Over the last few years as we’ve talked about mobile app management, one of the questions that has always come up has been about where we actually get these manageable apps. For the most part, the answer has involved 3rd-party EMM/MAM vendors. But what happens to 3rd-party products when the apps we need have their own management features already built in?
When you choose an EMM vendor, you’re also buying into their ecosystem of different MAM options. If you want an app that can plug into your EMM server, you have four basic choices: For in-house or custom apps, you use you EMM vendor’s MAM SDK. Most EMM vendors will also provide some basic apps like sandboxed email clients and browsers. You can use your EMM vendor’s app wrapping tool to wrap apps that you buy directly from ISVs. And finally, many EMM vendors also have partner programs (like Good Dynamics, MobileIron AppConnect, Citrix Worx app store, Symantec Sealed, and several others) so that ISVs can make versions of their apps that can be plugged directly into the EMM platform.

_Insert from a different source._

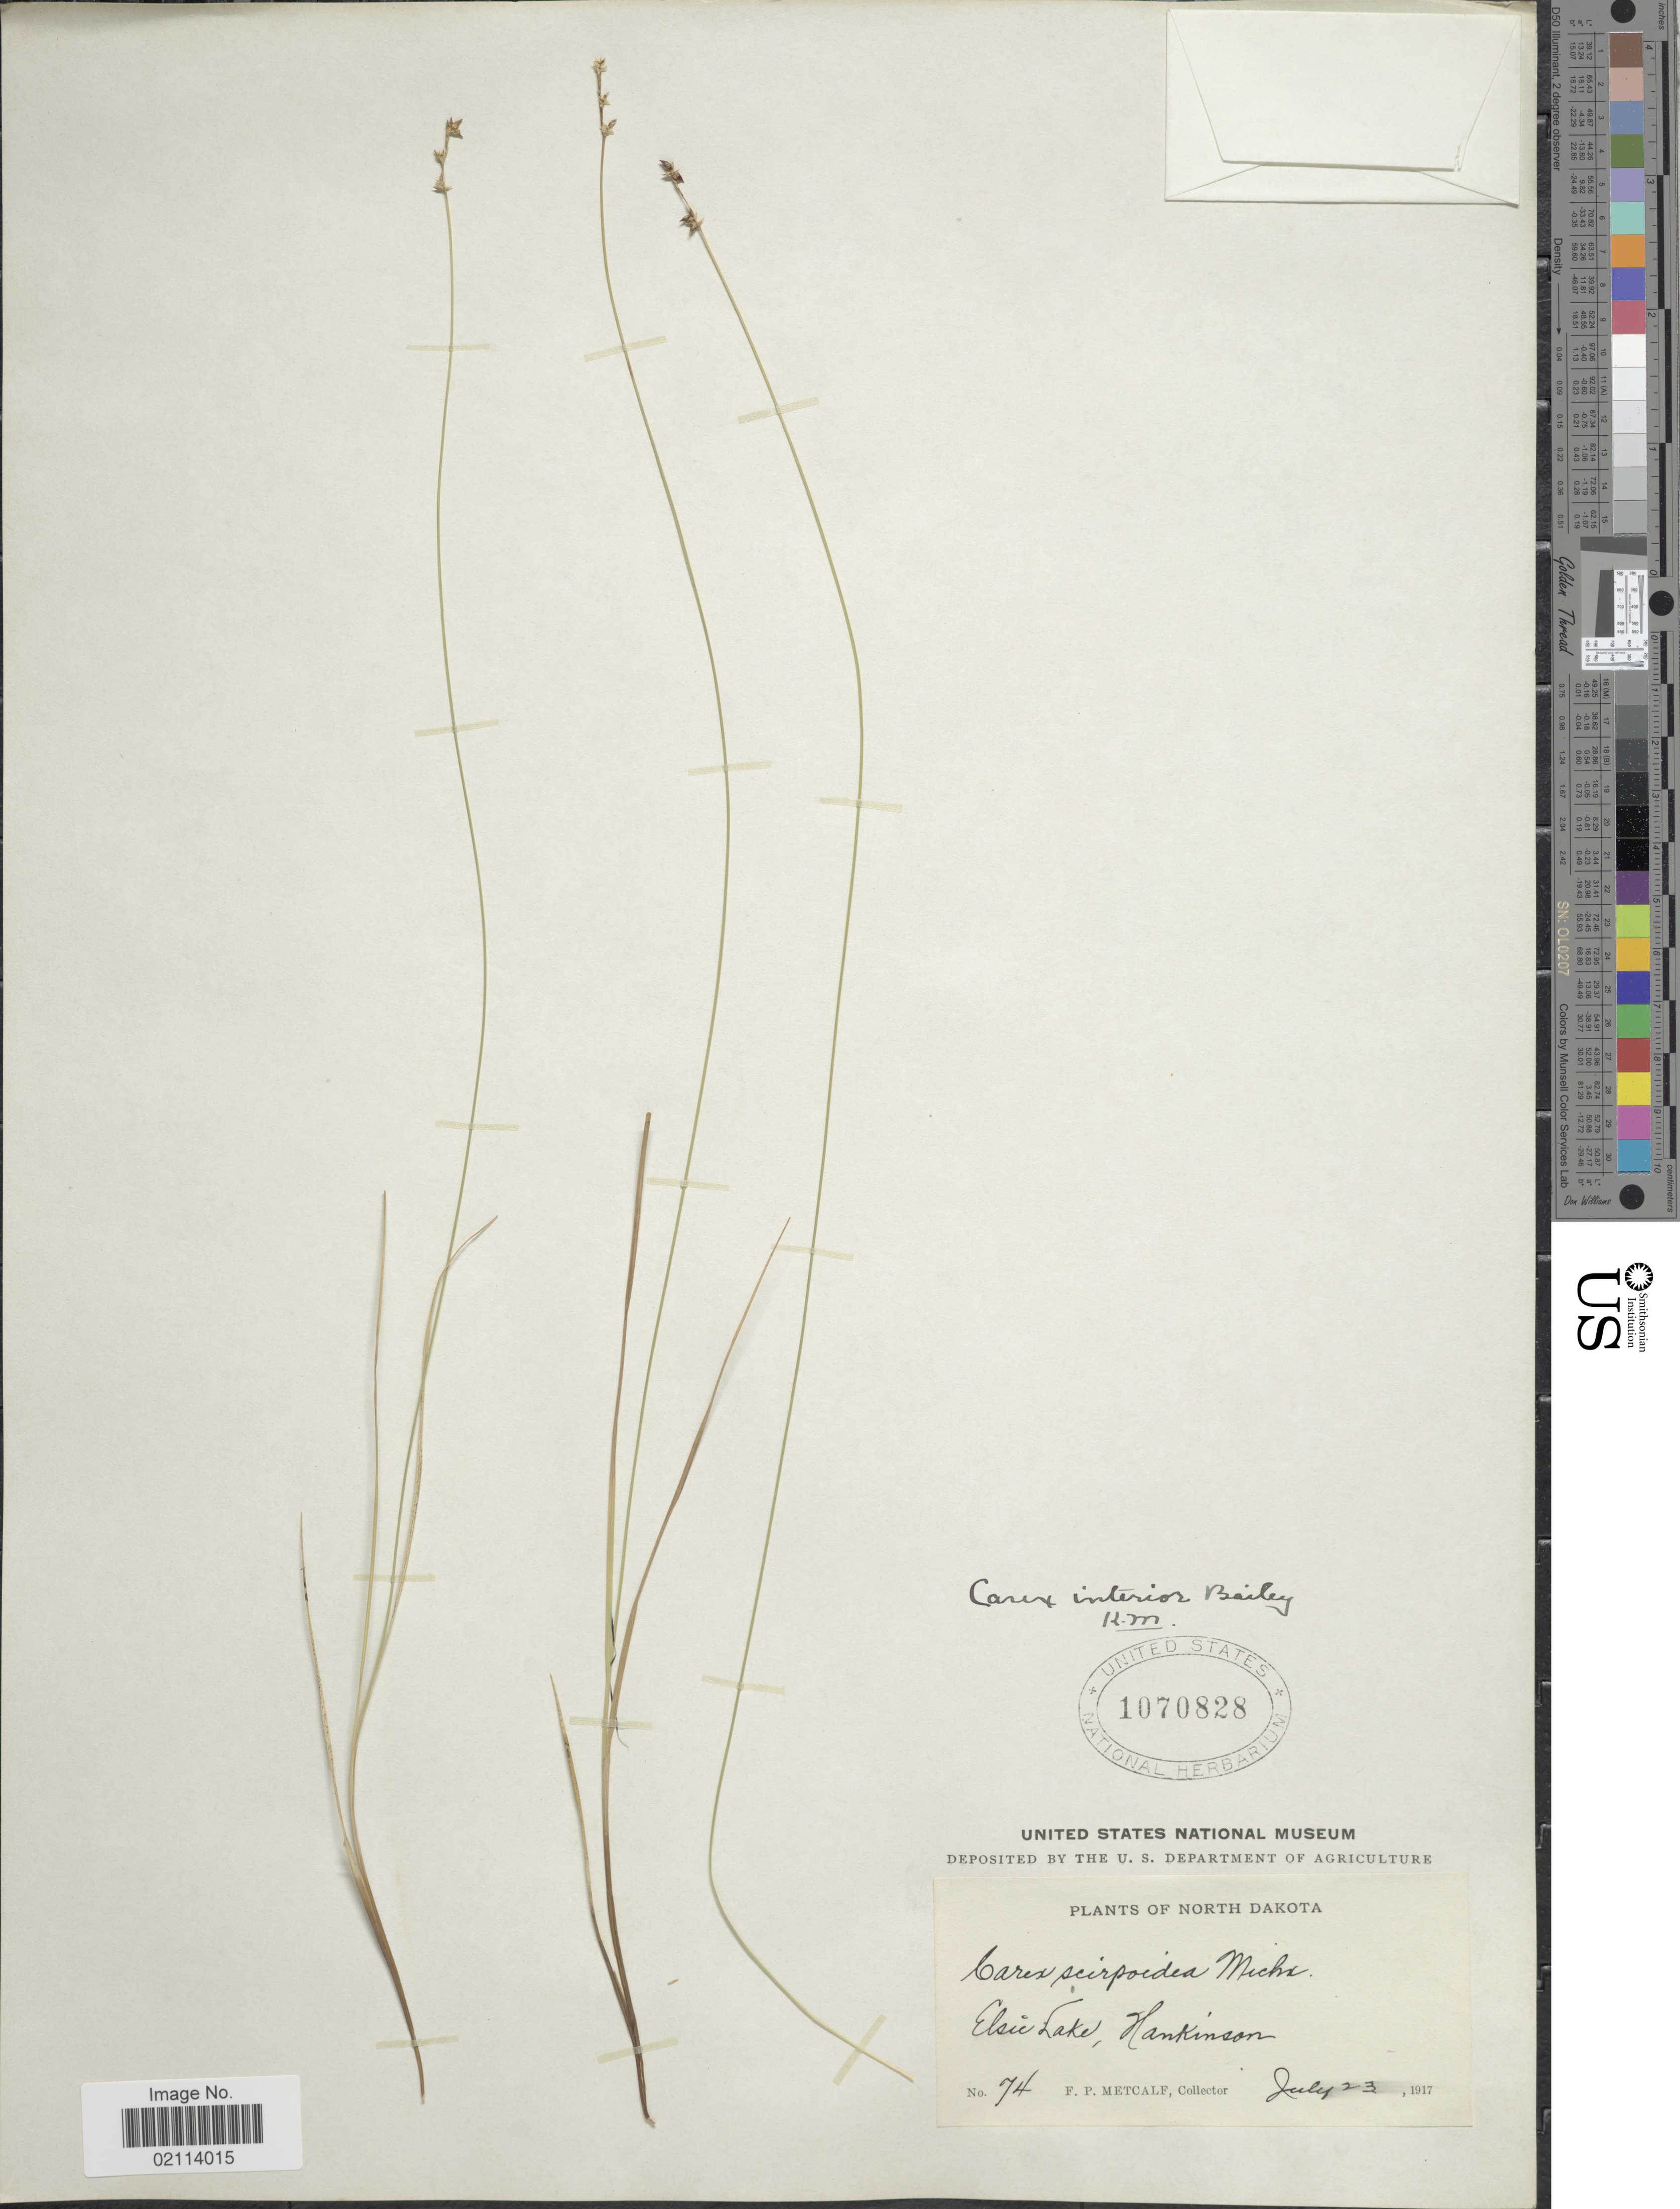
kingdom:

However, even with all these different options, getting your hands on all the apps you need can still be an issue. Most of these partner programs have just a few dozen apps at most. We’ve talked about open standards as a possible solution to the problem, and OS-enabled MAM that rides on top of an MDM protocol is another option, but those are both conversations for another time.
Assuming enterprise customers want MAM-like features in their apps (typical features might be a passcode to launch the app, remote wipe, encryption, sharing controls, or geofencing), then what happens when the app makers respond to this and just start building these features in on their own?
Many of the apps that you would want to control with MAM are client apps for various enterprise software and SaaS products anyway, so for these types of apps, there’s probably already a management interface that’s used to provision users’ access in the first place. If there are MAM features already built into the apps, while you’re provisioning your users, you can also just check the boxes for whatever policies you need—passwords, sharing controls, whatever. This means that there’s no third-party EMM vendor involved, no app wrapping, no special versions of apps, or anything like that.
This sounds like a great alternative to third-party MAM, right? It can be, but one of the main problems is that now all of your apps are in individual silos. On the management end, you know have to go into each separate product and make policy changes individually. Users miss out on integration, too. If all the apps have their own management silos, then users will have to put in individual passcodes for all each one, and sharing between these different apps (say getting a document from a file syncing app into a different office suite app) could be difficult, too. And do you trust every single random ISV to implement all these features, or would you rather they partner with a third-party MAM vendor?
What conclusions can we draw from this? Apps and services with built-in MAM are becoming more of a reality (look at Dropbox for Enterprise, for example), and they’ll be a good option for a lot of use cases. But it’s highly unlikely that these types of apps will make the need for third-party EMM disappear. (Just like iOS 7 MAM didn’t make any anything disappear—it’s just another tool.)
What we can also do is understand that mobile app management is still a fragmented endeavor, and that there will never be one single “right” way to do it. Instead we have three ways to do it: Third-party MAM that plugs into an EMM platform, OS-enabled MAM (like with iOS 7), and what we’ve been talking about here—apps that are manageable on their own, without a third-party EMM product.